When a couple down the street asked me to babysit their demure five-year-old daughter Ana, I was relieved. Playing with Barbies and reading stories would be a welcome break from the chaos of babysitting boys. I wouldn’t have to stop fights or put valuables in unreachable places.

After going over Ana’s bedtime routine and their contact numbers, her parents left for their date night. We had pizza for dinner and played hide and go seek. (Not as difficult with two people, she discovered.) Before bedtime, Ana insisted that we have a tea party. We sat at her pink table and sipped invisible tea out of matching teacups.

“Samantha, how do you like my tea party?”

“It’s the loveliest tea party I’ve been to, Ana. Thank you for being a gracious hostess.”

“What are those things under your shirt?”

“You mean…my bra?”

“What’s in your bra? My mommy said those are called breasts, right?”

“Uh — ”

“My mommy and daddy are doctors. They say you should use the real words for privates.”

“Scientifically speaking, I have breasts under my shirt.”

“When will I get those?”

“It depends on when you go through puberty.”

“What’s that?”

“When your body changes — actually, you should ask your mom about it, not me.”

“My mommy and daddy aren’t regular doctors. They talk to people to make sure their brains are happy. What’s that called?”

“They’re psychiatrists.”

“Why are they white and I’m brown?”

“…”

“My hair doesn’t look like my mommy’s either.”
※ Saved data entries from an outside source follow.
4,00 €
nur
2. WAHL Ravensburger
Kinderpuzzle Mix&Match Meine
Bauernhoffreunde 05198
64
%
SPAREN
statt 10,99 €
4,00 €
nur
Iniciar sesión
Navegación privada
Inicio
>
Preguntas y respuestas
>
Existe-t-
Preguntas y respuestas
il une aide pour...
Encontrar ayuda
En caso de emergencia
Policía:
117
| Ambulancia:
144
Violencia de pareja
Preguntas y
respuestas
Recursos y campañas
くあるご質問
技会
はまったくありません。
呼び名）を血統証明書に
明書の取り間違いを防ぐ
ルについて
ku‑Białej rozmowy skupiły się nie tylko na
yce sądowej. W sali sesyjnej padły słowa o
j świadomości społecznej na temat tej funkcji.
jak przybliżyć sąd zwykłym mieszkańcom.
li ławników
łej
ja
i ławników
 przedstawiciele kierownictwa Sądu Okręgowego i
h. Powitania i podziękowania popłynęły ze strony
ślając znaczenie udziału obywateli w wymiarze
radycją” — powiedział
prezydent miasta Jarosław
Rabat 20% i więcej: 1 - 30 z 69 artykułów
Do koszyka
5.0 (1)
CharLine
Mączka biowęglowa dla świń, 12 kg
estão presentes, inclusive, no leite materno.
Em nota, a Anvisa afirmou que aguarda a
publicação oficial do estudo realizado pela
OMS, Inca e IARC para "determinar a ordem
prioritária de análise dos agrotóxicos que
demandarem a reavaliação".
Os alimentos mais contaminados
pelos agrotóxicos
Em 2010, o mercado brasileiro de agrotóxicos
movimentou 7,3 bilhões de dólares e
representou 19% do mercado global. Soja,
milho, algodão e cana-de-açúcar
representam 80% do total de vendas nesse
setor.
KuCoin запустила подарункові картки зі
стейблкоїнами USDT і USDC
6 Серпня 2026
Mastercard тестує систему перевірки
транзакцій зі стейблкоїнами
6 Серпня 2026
“This tea party has been a fantastic one, but it’s your bedtime, Ana.”

“Already?”

“Teeth brushing and pajama time for you!”

“You’re not making me sleep early because I ask lots of questions, are you?”

“Not at all!”

While Ana slept, I decided two things:

  1. I would rather broker peace between battling brothers than field more awkward questions from this observant little girl.
  2. I would never babysit for a couple of psychiatrists ever again.